Robert Sheldon, the committee's chairman, said the report was planned because 150-year-old standards of 'honesty, integrity and proper conduct' in public business were in danger of being 'whittled away'. The health authority was attacked for spending pounds 2.5m on management consultancy when the contract was let without a tender, was not submitted to the region for approval and when no formal contract for the service was drawn up.
The committee was 'astonished' that Chris Watney, director of regionally managed services, pursued the privatisation of the supplies branch without the health authority's knowledge and when the authority had no policy for such a privatisation. It also attacks the management buyout which created Qa Business Services, a company which has since failed. The authority provided turnover guarantees which have cost it pounds 928,000.
The committee said it was 'unsatisfactory' that Martin Davies, a former finance director, made a pounds 300,000 loan to another company in financial trouble without reference to the authority.
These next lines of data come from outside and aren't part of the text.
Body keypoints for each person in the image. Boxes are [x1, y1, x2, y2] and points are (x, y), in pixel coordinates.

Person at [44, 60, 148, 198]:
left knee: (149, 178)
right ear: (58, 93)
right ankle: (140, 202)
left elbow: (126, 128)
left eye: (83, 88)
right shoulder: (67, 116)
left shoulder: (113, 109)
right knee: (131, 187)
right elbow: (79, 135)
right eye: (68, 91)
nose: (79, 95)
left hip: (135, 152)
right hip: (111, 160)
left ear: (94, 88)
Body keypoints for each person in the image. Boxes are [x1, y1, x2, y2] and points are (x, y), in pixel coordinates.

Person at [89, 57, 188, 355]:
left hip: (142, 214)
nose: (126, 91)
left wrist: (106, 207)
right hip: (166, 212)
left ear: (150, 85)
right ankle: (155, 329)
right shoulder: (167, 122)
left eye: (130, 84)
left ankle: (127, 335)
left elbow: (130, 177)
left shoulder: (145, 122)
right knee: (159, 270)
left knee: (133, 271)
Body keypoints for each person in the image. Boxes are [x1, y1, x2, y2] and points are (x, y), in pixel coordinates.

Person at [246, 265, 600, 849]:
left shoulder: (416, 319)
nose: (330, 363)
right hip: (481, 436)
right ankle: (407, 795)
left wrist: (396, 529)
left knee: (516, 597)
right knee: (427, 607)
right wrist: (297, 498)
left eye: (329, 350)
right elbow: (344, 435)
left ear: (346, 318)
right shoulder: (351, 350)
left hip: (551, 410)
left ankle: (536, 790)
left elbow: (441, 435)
The authority had also provided a 'quite unjustifiable' severance package for Mr Watney and honoured a pounds 41,500 overpayment when it should have considered dismissing him.
The report said Mr Watney, new to the NHS, 'was able to follow his own path, making a bonfire of the rules in the process, uncontrolled either by the regional health authority or senior management'.
With the committee due to report shortly on the scandal surrounding the Wessex region's computerisation programme, Mr Sheldon said there had been 'a weakness in the new culture in the organisation' in the West Midlands which resulted from bringing in 'people from outside who had not had the standards of the civil service, or of the NHS itself'.
He added: 'I am so concerned about these matters and I think there are now so many examples where things have gone wrong that I want to bring them all together and show how it is that we had a reputation for honesty and integrity and proper conduct (in public service) and there is a danger of that being whittled away.'
The committee said all senior management and members of the West Midlands authority were to blame for the 'catalogue of mismanagement and lack of control' but only one senior manager had been disciplined. Dr Brian Mawhinney, Minister for Health, said 'extensive remedial action' had been taken with a new chairman, chief executive, senior managers and non-executive members.